Necesitamos una revolución del afecto, una relectura de la historia para superar la idea absurda de que hay seres importantes y seres no importantes, seres con historia y seres sin historia. Hay que leer el hermoso libro Vidas minúsculas de Pierre Michon, o el libro Europa y la gente sin historia, para comprender cuán equivocados hemos estado en la mirada sobre el papel que jugamos en el mundo. No hay ser humano que no sea una síntesis de su época. La democracia es de verdad una necesidad, pero la democracia no puede ser una oscura tiranía de burócratas ni una manipulación de castas ni algo gobernado por el poder del dinero. Más que un sistema de derechos y de responsabilidades, la democracia tiene que ser un seguro de equilibrio en el que sólo si cada quien tiene lo elemental, tiene valor y dignidad, puede haber paz y convivencia verdadera.

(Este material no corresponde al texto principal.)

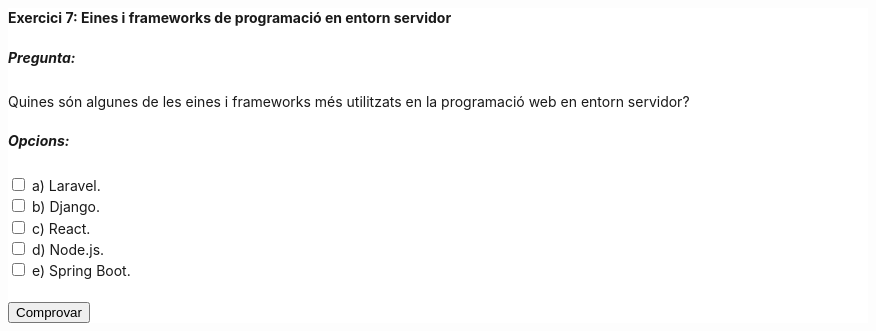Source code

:<p id="result6"></p>

<script>
function checkAnswer6() {
  var correctAnswer = "a";
  var radios = document.getElementsByName('question6');
  var userAnswer;
  for (var i = 0, length = radios.length; i < length; i++) {
    if (radios[i].checked) {
      userAnswer = radios[i].value;
      break;
    }
  }
  var resultText = userAnswer === correctAnswer ? "Correcte!" : "Incorrecte. La resposta correcta és a) Utilitzant etiquetes especials de PHP dins del codi HTML.";
  document.getElementById('result6').innerText = resultText;
}
</script>

#### Exercici 7: Eines i frameworks de programació en entorn servidor

##### Pregunta:
Quines són algunes de les eines i frameworks més utilitzats en la programació web en entorn servidor?

##### Opcions:
<form>
  <input type="checkbox" id="opt1" name="question7" value="a">
  <label for="opt1">a) Laravel.</label><br>
  <input type="checkbox" id="opt2" name="question7" value="b">
  <label for="opt2">b) Django.</label><br>
  <input type="checkbox" id="opt3" name="question7" value="c">
  <label for="opt3">c) React.</label><br>
  <input type="checkbox" id="opt4" name="question7" value="d">
  <label for="opt4">d) Node.js.</label><br>
  <input type="checkbox" id="opt5" name="question7" value="e">
  <label for="opt5">e) Spring Boot.</label><br><br>
  <input type="button" value="Comprovar" onclick="checkAnswer7()">
</form>

<p id="result7"></p>

<script>
function checkAnswer7() {
  var correctAnswers = ["a", "b", "d", "e"];
  var checkboxes = document.getElementsByName('question7');
  var userAnswers = [];
  for (var i = 0, length = checkboxes.length; i < length; i++) {
    if (checkboxes[i].checked) {
      userAnswers.push(checkboxes[i].value);
    }
  }
  var resultText = (userAnswers.length === correctAnswers.length && userAnswers.every((val, index) => val === correctAnswers[index])) 
                    ? "Correcte!" 
                    : "Incorrecte. Les respostes correctes són a) Laravel, b) Django, d) Node.js, e) Spring Boot.";
  document.getElementById('result7').innerText = resultText;
}
</script>

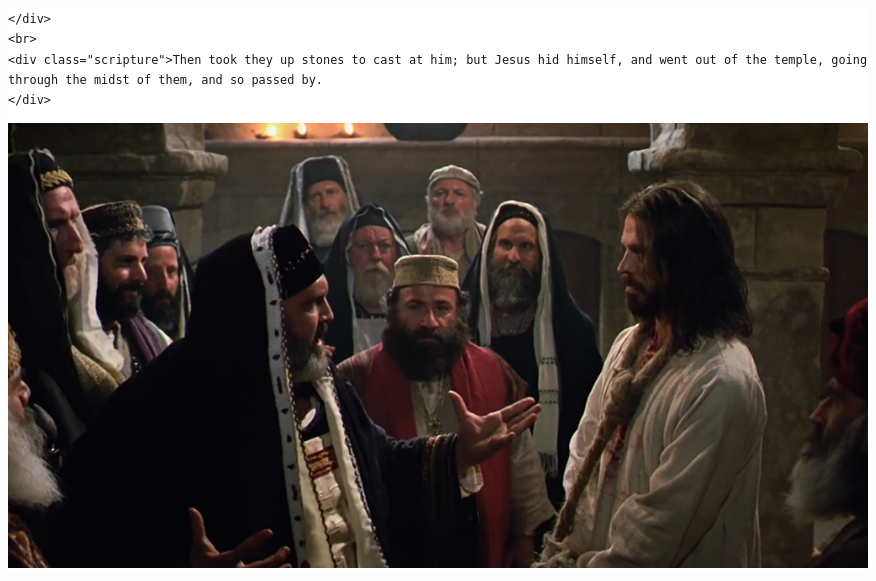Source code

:     </div>
    <br>
    <div class="scripture">Then took they up stones to cast at him; but Jesus hid himself, and went out of the temple, going through the midst of them, and so passed by.
    </div>         
  </div>
  <div class="image-container">
    <img src='../../pictures/picture_160.jpg'>
  </div>
</div>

Hay un relato de Ray Bradbury donde alguien grita que viene la tormenta. Cuando los otros, alarmados, le preguntan: “Dónde, dónde viene?”, él responde: “Nosotros, la tormenta somos nosotros”.

Los jóvenes, que por definición aman el riesgo y la aventura, tienen que saber que su deber es ser los protectores de los jaguares y los médicos de los manantiales. Es la voz de la tierra la que viene a decirnos que sólo bajo esos signos tal vez salvaremos esta aventura hoy en peligro, porque el mundo es tan grande que ya sólo se lo puede salvar en cada sitio, en la raíz de cada árbol, en la fuente de cada río.

Si viene la tormenta, que la tormenta seamos nosotros, o, como acabo de leer en alguna parte, según la sentencia del pueblo hopi, “nosotros somos aquellos a los que estábamos esperando”.

Fragmento de Solidaridad y futuro, un ensayo del nuevo libro “El taller, el templo y el hogar”.